Court overrules CPF nomination due to depression
IN A novel case, the High Court has set aside the Central Provident Fund (CPF) nomination of a dead businessman, based on doubts that he was in the right mind when he signed the form.
Saw Eng Soon, who died at age 63 in 2013, had named Chinese national, Liu Jiu Chang, 26, as beneficiary of close to $40,000 in CPF monies. But the court ruled that Mr Saw might have been "functionally incapable" of deciding on the CPF nomination as he was depressed then.
Judicial Commissioner Aedit Abdullah, however, stressed in judgment grounds released yesterday: " The finding that there was a real possibility of depression affecting Mr Saw's mental capacity does not translate into a proposition that depression will always affect testamentary capacity in the same way."
Mr Saw first met Ms Liu in 2010 while she was interning as a hotel waitress and treated her like a god-daughter. In 2011, he began to tell her his problems, including his business difficulties, mood swings and depression. He signed the CPF nomination form in October 2011.
He also told her in 2012 that his wife was divorcing him and he was on sleeping pills. She said he confided in her more often and started showing suicidal tendencies. He was found hanging from a rope in 2013 in an apparent suicide.
Leow Li Yoon, 61, his wife of about 43 years, discontinued the divorce suit and challenged the CPF nomination in court but a district judge dismissed the claim.
She appealed to the High Court, where her lawyer V Ramesh argued that the District Judge had erred in rejecting her claim that Mr Saw lacked the mental capacity when he signed the CPF Form.
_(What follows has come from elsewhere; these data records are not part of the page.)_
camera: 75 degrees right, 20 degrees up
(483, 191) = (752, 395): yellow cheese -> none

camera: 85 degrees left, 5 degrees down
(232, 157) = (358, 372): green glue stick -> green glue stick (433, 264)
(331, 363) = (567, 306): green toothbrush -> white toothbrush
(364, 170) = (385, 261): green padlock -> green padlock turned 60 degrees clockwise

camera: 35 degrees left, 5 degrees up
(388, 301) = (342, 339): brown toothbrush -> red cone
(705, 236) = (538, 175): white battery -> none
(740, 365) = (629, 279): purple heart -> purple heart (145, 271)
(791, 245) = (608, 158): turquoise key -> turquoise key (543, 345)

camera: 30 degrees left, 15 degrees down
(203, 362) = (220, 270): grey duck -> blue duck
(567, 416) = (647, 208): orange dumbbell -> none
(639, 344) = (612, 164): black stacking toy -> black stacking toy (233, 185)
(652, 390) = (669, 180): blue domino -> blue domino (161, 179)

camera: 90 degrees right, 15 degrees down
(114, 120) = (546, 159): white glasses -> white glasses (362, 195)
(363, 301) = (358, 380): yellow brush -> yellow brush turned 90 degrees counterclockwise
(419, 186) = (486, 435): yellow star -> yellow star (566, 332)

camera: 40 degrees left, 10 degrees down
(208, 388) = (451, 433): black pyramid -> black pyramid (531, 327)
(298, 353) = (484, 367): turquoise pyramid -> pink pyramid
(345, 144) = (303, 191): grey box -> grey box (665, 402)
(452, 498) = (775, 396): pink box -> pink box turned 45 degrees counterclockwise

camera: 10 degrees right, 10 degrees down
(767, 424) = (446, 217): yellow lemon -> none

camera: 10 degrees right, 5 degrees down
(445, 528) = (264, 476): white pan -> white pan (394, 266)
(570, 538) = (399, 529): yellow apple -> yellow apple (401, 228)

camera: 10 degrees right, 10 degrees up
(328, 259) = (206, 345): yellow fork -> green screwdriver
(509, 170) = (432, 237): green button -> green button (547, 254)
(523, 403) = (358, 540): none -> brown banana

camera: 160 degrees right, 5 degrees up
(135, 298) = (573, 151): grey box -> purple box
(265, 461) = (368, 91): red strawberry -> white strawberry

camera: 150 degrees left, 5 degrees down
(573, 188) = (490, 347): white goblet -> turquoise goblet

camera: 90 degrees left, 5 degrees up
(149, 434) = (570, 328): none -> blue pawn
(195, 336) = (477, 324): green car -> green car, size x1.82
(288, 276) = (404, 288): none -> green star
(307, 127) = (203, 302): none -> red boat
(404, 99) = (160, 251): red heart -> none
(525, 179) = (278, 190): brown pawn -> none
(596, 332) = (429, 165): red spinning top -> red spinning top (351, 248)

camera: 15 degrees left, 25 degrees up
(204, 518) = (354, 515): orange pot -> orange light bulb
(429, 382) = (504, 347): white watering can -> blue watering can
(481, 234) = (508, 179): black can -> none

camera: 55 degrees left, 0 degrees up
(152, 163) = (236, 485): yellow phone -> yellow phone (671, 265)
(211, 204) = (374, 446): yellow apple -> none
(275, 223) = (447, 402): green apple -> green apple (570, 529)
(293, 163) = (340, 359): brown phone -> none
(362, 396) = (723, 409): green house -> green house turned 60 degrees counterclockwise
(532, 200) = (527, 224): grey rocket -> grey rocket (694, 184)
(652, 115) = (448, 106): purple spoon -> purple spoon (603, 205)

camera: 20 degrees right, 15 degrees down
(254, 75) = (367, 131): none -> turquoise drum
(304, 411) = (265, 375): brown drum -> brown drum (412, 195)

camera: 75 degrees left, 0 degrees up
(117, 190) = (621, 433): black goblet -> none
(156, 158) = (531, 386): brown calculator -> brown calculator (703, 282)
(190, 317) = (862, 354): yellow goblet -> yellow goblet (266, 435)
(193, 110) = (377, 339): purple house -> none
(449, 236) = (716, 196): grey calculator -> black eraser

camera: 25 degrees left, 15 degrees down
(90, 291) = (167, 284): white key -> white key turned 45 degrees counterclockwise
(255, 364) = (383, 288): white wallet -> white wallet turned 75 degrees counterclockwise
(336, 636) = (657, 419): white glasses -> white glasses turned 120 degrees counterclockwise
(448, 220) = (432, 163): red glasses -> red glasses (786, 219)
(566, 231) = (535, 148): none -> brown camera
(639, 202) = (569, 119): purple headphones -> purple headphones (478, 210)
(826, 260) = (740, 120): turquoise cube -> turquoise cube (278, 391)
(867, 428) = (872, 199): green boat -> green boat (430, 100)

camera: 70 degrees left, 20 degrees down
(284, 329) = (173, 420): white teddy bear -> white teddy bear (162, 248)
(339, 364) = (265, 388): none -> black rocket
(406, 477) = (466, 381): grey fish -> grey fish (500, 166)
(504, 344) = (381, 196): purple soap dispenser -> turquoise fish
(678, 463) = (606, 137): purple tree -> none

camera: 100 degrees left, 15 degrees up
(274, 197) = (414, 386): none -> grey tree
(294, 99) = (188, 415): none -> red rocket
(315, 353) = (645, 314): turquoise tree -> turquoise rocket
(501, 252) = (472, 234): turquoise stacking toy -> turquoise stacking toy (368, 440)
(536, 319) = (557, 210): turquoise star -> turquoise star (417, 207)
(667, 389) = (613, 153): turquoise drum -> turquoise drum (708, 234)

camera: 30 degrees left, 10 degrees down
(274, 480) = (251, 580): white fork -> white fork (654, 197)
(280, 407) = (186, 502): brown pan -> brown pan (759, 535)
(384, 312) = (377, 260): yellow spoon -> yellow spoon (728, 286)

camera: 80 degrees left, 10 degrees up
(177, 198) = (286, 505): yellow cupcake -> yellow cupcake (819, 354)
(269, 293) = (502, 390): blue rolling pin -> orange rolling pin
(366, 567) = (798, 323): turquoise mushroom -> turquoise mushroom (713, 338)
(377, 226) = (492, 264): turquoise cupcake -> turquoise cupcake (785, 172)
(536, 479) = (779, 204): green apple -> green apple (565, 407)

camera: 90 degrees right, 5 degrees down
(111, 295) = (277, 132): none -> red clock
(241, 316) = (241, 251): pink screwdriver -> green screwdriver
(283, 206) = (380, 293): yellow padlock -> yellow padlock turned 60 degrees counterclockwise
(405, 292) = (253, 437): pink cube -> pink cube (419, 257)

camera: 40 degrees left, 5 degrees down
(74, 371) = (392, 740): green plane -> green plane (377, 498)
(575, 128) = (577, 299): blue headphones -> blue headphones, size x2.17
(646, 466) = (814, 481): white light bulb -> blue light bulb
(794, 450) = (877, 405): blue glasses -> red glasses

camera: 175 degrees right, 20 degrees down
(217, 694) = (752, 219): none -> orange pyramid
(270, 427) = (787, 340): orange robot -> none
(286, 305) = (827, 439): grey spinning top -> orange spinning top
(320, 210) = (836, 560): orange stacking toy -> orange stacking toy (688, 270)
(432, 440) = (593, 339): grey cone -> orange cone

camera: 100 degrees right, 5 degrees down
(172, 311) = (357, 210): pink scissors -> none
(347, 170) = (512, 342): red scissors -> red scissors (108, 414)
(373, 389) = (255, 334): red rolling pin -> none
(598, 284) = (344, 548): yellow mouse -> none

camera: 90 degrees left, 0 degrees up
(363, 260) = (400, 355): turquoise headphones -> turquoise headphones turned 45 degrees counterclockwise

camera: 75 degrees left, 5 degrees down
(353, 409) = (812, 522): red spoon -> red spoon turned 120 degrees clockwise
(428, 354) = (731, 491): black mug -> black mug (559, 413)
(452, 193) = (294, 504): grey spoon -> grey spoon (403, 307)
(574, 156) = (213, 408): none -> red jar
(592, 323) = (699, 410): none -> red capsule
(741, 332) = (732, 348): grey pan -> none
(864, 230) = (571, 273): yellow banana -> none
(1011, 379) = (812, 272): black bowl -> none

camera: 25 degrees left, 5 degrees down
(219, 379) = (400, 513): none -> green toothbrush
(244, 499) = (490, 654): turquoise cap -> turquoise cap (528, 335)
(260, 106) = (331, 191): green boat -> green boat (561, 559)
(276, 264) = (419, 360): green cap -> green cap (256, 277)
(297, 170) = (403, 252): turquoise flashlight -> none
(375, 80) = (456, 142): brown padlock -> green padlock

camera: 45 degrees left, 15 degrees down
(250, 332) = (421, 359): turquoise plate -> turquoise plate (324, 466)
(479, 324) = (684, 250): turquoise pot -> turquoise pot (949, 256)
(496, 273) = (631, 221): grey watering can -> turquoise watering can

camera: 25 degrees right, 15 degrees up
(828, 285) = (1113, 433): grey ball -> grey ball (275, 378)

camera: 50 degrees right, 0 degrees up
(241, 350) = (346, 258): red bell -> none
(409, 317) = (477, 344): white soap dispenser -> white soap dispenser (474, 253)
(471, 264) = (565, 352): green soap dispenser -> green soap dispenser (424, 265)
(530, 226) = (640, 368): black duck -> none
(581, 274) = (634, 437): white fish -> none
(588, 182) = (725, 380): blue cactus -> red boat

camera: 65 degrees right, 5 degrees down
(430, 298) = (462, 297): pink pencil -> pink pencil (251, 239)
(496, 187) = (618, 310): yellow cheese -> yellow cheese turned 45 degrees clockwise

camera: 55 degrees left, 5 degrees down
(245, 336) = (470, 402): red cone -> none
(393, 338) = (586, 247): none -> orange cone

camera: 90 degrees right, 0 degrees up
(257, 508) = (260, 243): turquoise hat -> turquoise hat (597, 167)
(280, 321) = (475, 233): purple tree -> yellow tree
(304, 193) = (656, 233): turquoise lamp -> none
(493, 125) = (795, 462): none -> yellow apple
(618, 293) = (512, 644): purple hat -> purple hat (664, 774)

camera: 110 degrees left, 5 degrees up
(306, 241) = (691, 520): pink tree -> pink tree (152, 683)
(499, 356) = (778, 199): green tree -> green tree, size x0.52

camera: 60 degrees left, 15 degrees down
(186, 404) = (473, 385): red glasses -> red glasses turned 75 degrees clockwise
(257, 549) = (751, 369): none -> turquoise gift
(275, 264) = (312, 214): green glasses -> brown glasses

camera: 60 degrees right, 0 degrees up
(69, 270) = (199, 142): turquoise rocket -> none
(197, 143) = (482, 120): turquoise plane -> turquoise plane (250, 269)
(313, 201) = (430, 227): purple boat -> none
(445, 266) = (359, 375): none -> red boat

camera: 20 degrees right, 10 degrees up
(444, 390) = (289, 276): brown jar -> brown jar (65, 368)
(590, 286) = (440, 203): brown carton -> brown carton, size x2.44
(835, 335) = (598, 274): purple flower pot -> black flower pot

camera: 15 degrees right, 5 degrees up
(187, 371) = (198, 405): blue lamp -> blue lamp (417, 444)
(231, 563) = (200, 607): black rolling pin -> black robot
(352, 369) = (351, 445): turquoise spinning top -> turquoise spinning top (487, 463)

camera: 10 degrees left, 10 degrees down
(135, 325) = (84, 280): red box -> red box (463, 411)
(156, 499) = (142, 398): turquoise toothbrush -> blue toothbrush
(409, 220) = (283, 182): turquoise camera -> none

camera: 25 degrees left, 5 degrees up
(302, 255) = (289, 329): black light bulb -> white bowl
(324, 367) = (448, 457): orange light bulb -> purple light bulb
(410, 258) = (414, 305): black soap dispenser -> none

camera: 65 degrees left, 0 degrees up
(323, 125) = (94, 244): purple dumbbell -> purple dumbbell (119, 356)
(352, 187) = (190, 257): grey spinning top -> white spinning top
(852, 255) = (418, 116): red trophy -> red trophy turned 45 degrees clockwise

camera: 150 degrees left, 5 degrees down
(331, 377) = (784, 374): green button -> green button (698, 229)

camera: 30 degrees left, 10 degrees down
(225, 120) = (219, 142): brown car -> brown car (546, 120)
Mr Ramesh said sufficient medical and factual evidence had been produced to show that he had reactive depression before, during and after the CPF form was signed. Ms Liu, who represented herself, said her claim to the monies was valid and she did no wrong.
The judge, in overruling the lower court decision, found that Mr Saw did not have the requisite mental capacity when he signed the nomination form. He had sought mental health treatment since December 2011 at places like National University Hospital (NUH).
The judge pointed out that the NUH report showed Mr Saw had low moods, reactive depression and suicidal thoughts during a three-month period coinciding with the signing of the form.
The judge held that Ms Liu had not been able to show Mr Saw had the requisite mental capacity then. He set aside the nomination and ruled that the CPF funds be disbursed under intestate rules.
The Straits Times understands that besides the CPF money, Mr Saw also left a will. This states that proceeds from a maisonette he owned be distributed in specified sums to Ms Liu and another Chinese national and several others; what is left, if any, will go to his son, two daughters and wife.